**Exercise details**
Turn the part of the records below that opens with the line containing "a voltmeter, and" and closes with the line containing "It indicates 22 kV" into a numbered list, skipping blank lines. Leave the pictures out of your answer.

**Input material**
'''

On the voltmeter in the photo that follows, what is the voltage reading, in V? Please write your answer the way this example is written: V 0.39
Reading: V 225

'''
'''

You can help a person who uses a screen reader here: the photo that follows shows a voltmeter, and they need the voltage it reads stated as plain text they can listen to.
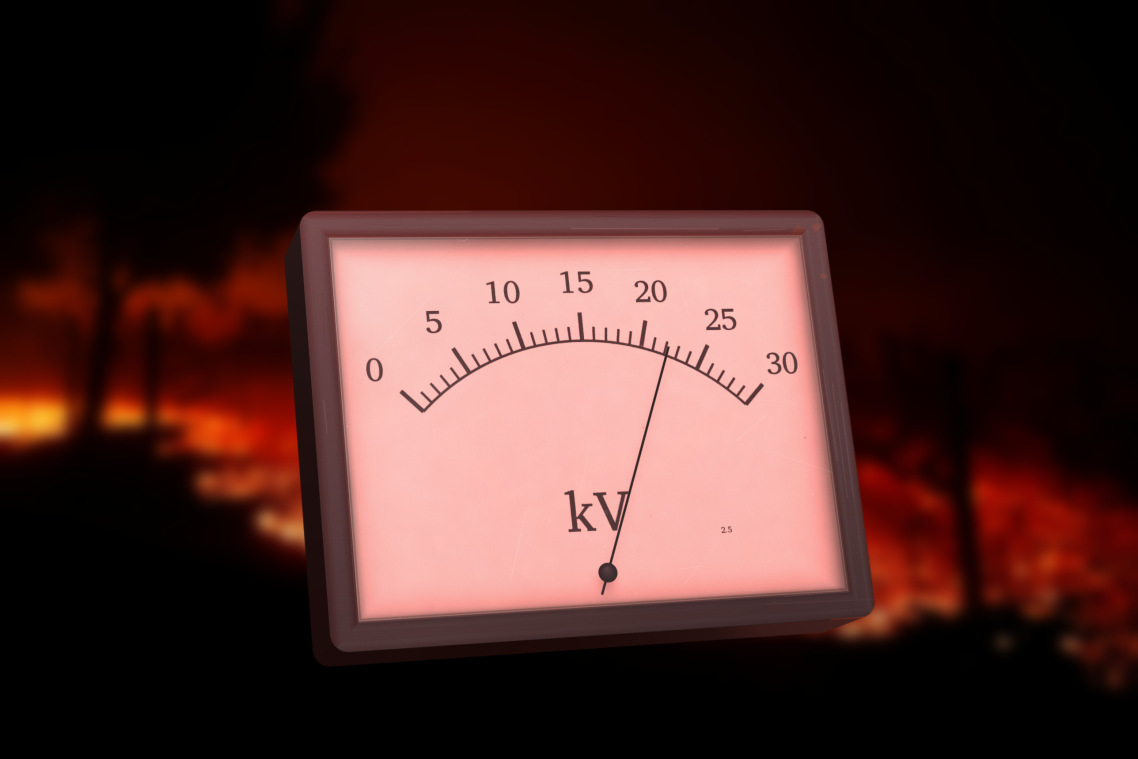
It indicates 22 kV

'''
'''

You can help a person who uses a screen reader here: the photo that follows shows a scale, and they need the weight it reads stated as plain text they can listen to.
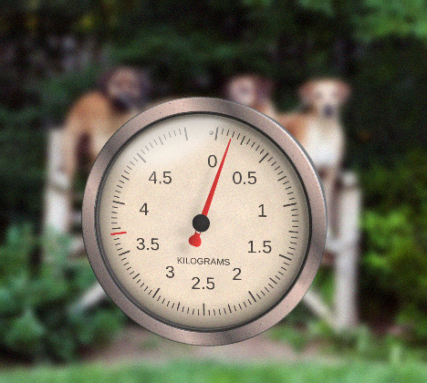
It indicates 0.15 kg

'''

**Written reply**
1. You can help a person who uses a screen reader here: the photo that follows shows a voltmeter, and they need the voltage it reads stated as plain text they can listen to.
2. It indicates 22 kV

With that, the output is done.